Hormonal Therapy For Prostate Cancer Treatments



Hormonal Therapy

With hormonal therapy, the goal is to cut off all production of male hormones, such as testosterone, resulting in castration. Castration can be surgical or medical but the end result is the same and for good reason.

Prostate cancer cells can actually "feed" on male hormones causing them to grow. Blocking the hormones with an antiandrogen (drugs that block male hormones from circulating in the blood) will slow the growth of the cancer cells. This process is the equivalent of a medical castration.

There are numerous approaches to the use of hormonal therapy. Different drugs have been combined to test the results. An example of one such combination is known as maximum androgen blockade. This is a total hormonal therapy usually combined with either surgical or medical castration. An antiandrogen pill is ingested each day for months or years.
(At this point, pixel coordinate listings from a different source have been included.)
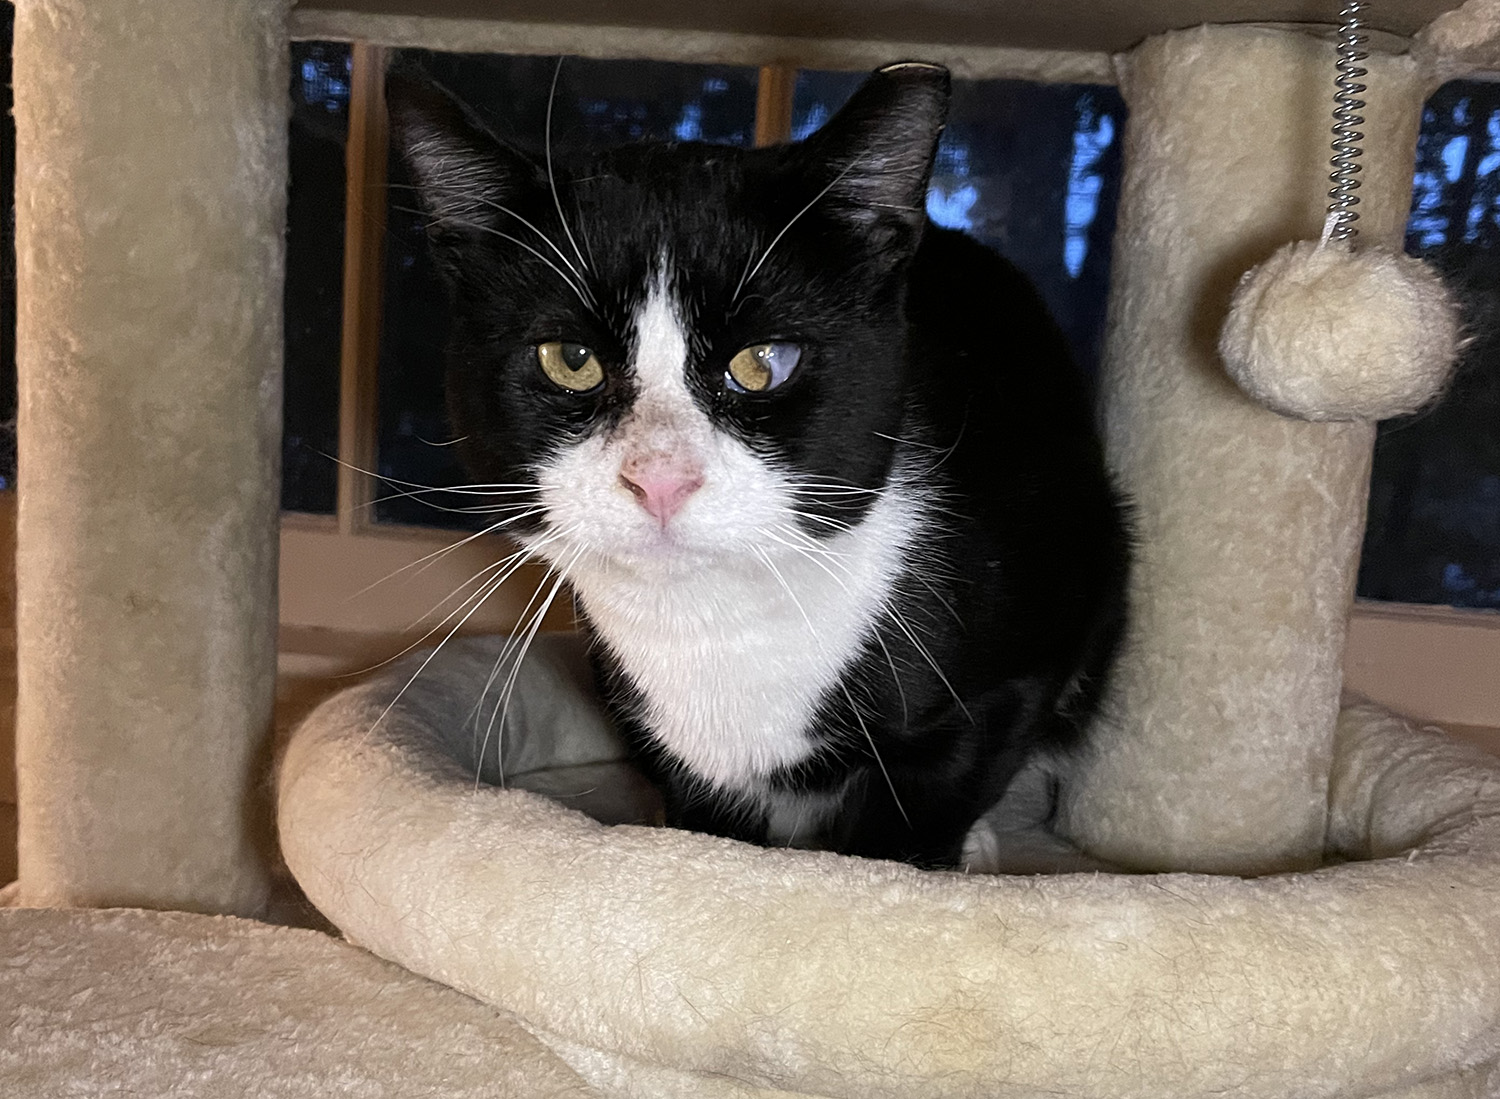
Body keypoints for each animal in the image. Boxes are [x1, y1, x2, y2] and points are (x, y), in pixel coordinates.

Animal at [387, 61, 1131, 869]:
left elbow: (920, 817)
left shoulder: (1003, 686)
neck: (717, 622)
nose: (661, 477)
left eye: (764, 361)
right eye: (571, 360)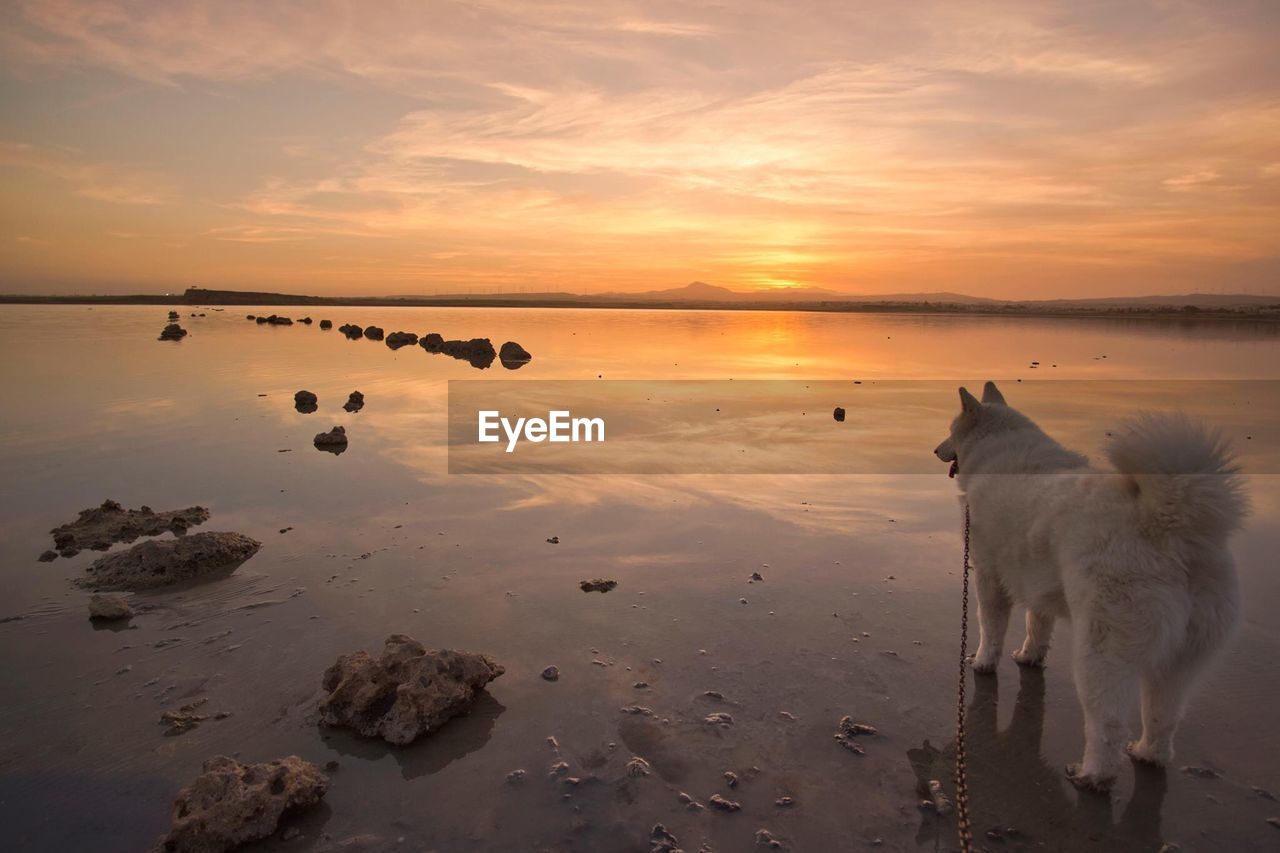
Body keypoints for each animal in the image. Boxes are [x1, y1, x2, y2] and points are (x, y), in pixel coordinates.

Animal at [936, 381, 1244, 788]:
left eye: (950, 430)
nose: (935, 450)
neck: (997, 448)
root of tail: (1168, 526)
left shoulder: (988, 575)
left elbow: (991, 628)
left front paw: (983, 662)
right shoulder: (1039, 583)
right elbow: (1037, 627)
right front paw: (1029, 657)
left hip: (1101, 654)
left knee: (1107, 725)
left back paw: (1091, 775)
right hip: (1181, 663)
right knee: (1164, 718)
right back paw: (1147, 754)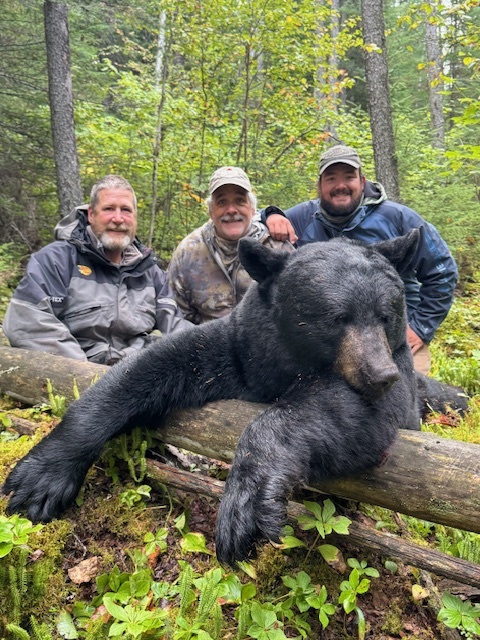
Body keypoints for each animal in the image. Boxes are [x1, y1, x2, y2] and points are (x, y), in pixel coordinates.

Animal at [2, 230, 466, 565]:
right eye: (338, 318)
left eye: (386, 315)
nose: (380, 374)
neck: (291, 361)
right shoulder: (241, 351)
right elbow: (149, 367)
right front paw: (39, 480)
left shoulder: (395, 381)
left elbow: (352, 412)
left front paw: (246, 505)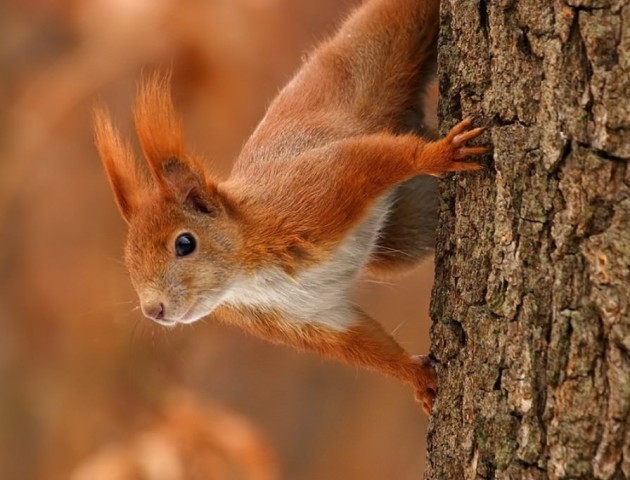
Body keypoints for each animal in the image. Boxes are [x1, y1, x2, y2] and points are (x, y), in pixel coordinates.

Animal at [94, 0, 488, 412]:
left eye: (184, 243)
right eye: (129, 262)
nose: (152, 310)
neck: (247, 277)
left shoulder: (315, 193)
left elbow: (371, 159)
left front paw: (439, 154)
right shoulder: (305, 316)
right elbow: (359, 343)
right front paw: (418, 378)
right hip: (408, 230)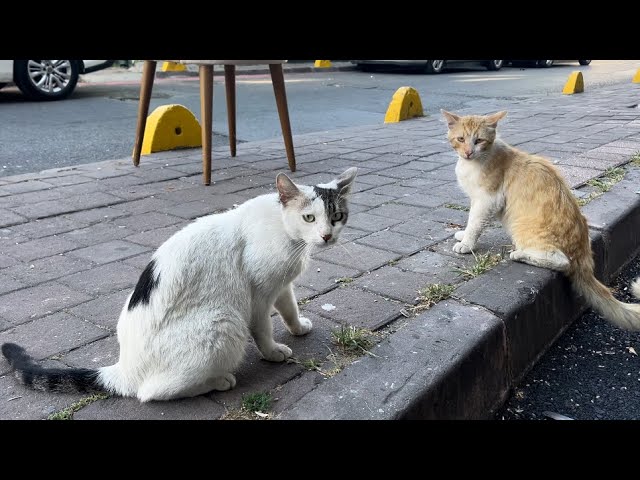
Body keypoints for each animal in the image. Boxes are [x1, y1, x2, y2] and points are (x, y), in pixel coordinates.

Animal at [2, 167, 358, 404]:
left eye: (337, 216)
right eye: (309, 218)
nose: (327, 236)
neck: (289, 238)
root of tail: (124, 368)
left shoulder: (280, 285)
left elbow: (289, 308)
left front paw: (298, 328)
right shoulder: (257, 295)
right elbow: (263, 329)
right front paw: (272, 352)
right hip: (225, 321)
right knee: (152, 393)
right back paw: (219, 381)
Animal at [440, 109, 640, 330]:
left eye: (479, 140)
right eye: (461, 139)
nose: (468, 152)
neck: (474, 162)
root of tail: (584, 257)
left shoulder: (487, 200)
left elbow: (474, 223)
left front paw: (466, 243)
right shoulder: (477, 200)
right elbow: (470, 222)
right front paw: (462, 235)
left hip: (522, 228)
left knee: (562, 262)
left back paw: (520, 254)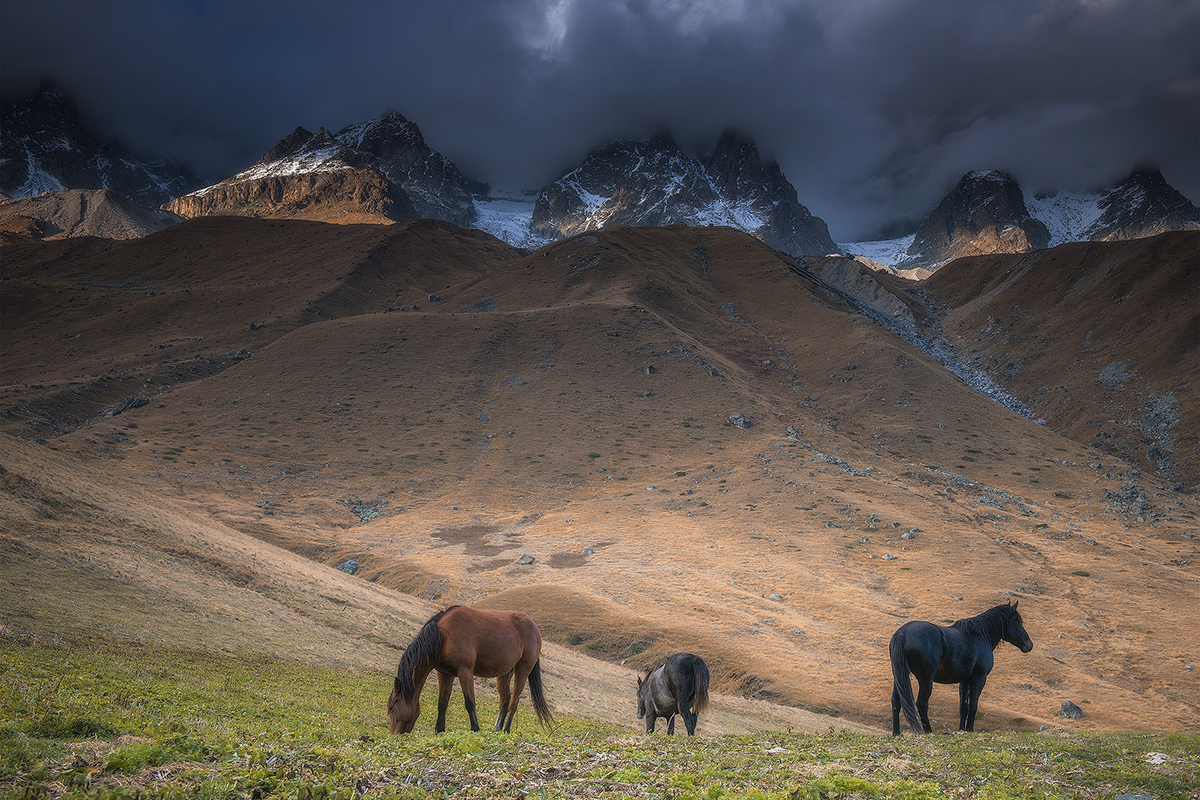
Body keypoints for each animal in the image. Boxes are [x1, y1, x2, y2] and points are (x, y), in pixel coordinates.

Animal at [384, 606, 552, 734]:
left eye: (391, 707)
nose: (394, 734)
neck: (444, 636)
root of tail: (534, 626)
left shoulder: (465, 672)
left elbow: (470, 702)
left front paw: (475, 729)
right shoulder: (445, 674)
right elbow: (442, 703)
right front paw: (439, 730)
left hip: (523, 669)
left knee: (514, 701)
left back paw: (506, 730)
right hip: (504, 674)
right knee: (505, 701)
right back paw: (498, 729)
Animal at [892, 599, 1032, 738]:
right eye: (1017, 621)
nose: (1029, 645)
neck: (980, 635)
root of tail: (902, 633)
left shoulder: (964, 681)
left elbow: (963, 707)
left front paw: (962, 730)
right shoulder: (978, 678)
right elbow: (973, 706)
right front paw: (969, 729)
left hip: (900, 677)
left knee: (896, 702)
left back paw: (896, 733)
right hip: (926, 680)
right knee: (921, 704)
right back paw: (928, 731)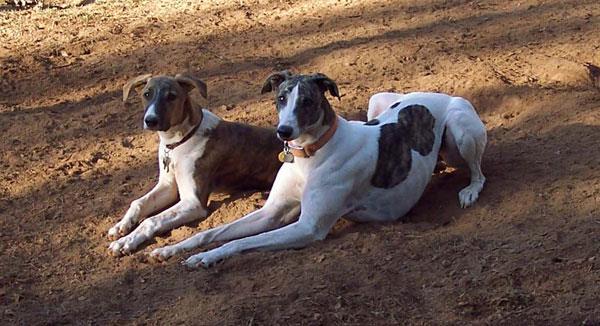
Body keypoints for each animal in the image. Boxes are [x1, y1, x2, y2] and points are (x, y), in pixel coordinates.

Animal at [108, 74, 282, 255]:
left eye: (172, 96)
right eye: (147, 94)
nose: (151, 121)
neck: (177, 142)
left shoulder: (194, 202)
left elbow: (152, 220)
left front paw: (126, 241)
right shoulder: (168, 186)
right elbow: (138, 202)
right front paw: (121, 225)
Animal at [150, 71, 488, 268]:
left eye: (308, 101)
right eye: (281, 98)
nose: (283, 132)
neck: (307, 157)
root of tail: (441, 94)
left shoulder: (308, 227)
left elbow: (237, 242)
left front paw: (206, 258)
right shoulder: (272, 212)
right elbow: (213, 232)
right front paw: (176, 249)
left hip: (460, 129)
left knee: (479, 172)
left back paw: (470, 191)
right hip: (378, 100)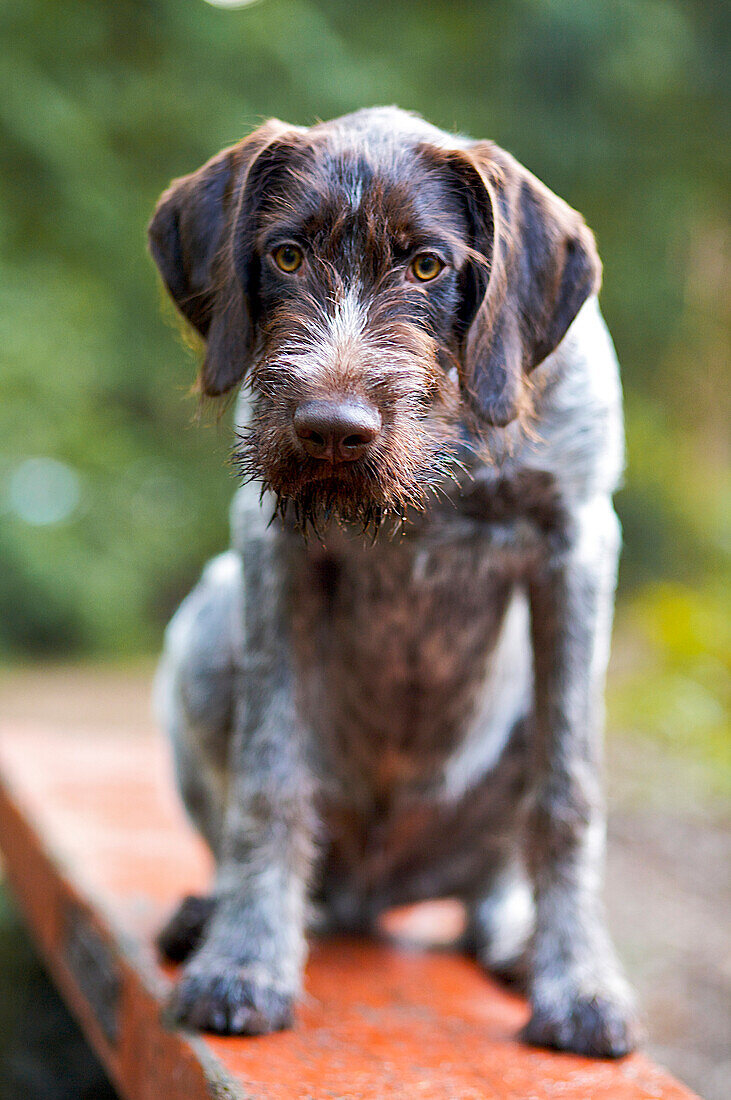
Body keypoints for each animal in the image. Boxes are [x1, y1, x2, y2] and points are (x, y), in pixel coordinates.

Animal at [148, 105, 637, 1056]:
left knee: (491, 884)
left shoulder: (576, 546)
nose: (331, 431)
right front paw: (245, 961)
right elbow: (268, 780)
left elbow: (567, 793)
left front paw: (579, 982)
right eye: (285, 255)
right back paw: (217, 912)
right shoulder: (271, 551)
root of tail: (372, 897)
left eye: (426, 265)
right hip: (210, 622)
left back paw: (517, 940)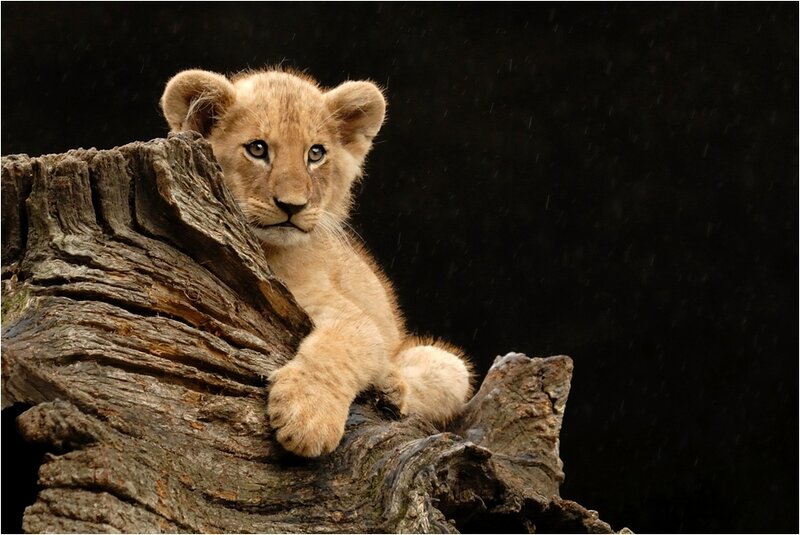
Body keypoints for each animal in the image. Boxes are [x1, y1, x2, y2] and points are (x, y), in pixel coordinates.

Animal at [161, 68, 472, 457]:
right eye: (257, 149)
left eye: (316, 153)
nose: (292, 206)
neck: (270, 251)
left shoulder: (350, 314)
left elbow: (339, 347)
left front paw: (307, 418)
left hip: (446, 362)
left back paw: (388, 384)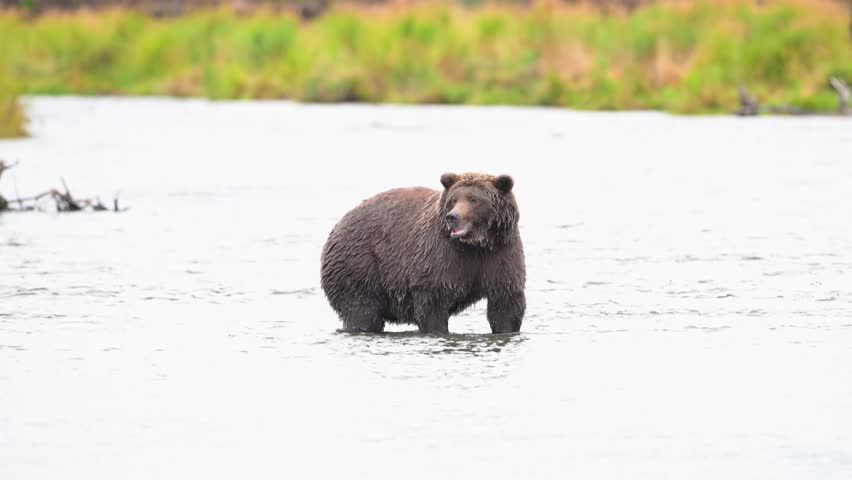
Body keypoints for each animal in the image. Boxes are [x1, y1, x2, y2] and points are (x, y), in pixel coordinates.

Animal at [320, 172, 525, 334]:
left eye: (474, 199)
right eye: (454, 199)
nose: (453, 217)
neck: (476, 245)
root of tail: (337, 226)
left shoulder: (500, 254)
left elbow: (505, 303)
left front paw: (506, 329)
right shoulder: (443, 256)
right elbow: (433, 303)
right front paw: (437, 330)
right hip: (358, 266)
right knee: (362, 311)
Evidence as to the efficiancy of this approach has proven that there is no significant difference in the effectiveness of this process as opposed to standard hormonal therapy. However, surgical and hormonal therapies in combination do seem to relieve symptoms.

When considering surgical castration versus medical castration, it's important to keep one fact in mind. Medical castration can be reversed simply by ending use of the drug. Oddly enough, in some cases ceasing the hormonal treatment has temporarily interrupted the growth of the cancer.

While hormonal therapy in the case of metastatic cancer seems to work, sadly, the reprise is only temporary. Remission will normally last for 2 or three years. At some point, those cancer cells that do not need testosterone to grow will begin the growth cycle again. If this takes place a second array of hormonal drugs (progesterone or hydrocortisone to name two) may be considered.

Clinical Trials

Investigating the possibility of participating in clinical trials is always an option for treatment. Clinical trials are usually new drugs, combination of drugs or mechanical in nature.

Early Hormonal Therapy

Just as the name signifies, this is the practice of starting hormonal therapy immediately upon the diagnosis of prostate cancer. The goal is to slow the growth of cancer cells that have grown beyond the prostate and into surrounding tissue and even the lymph nodes. Sometimes early hormonal therapy helps in shrinking the tumor.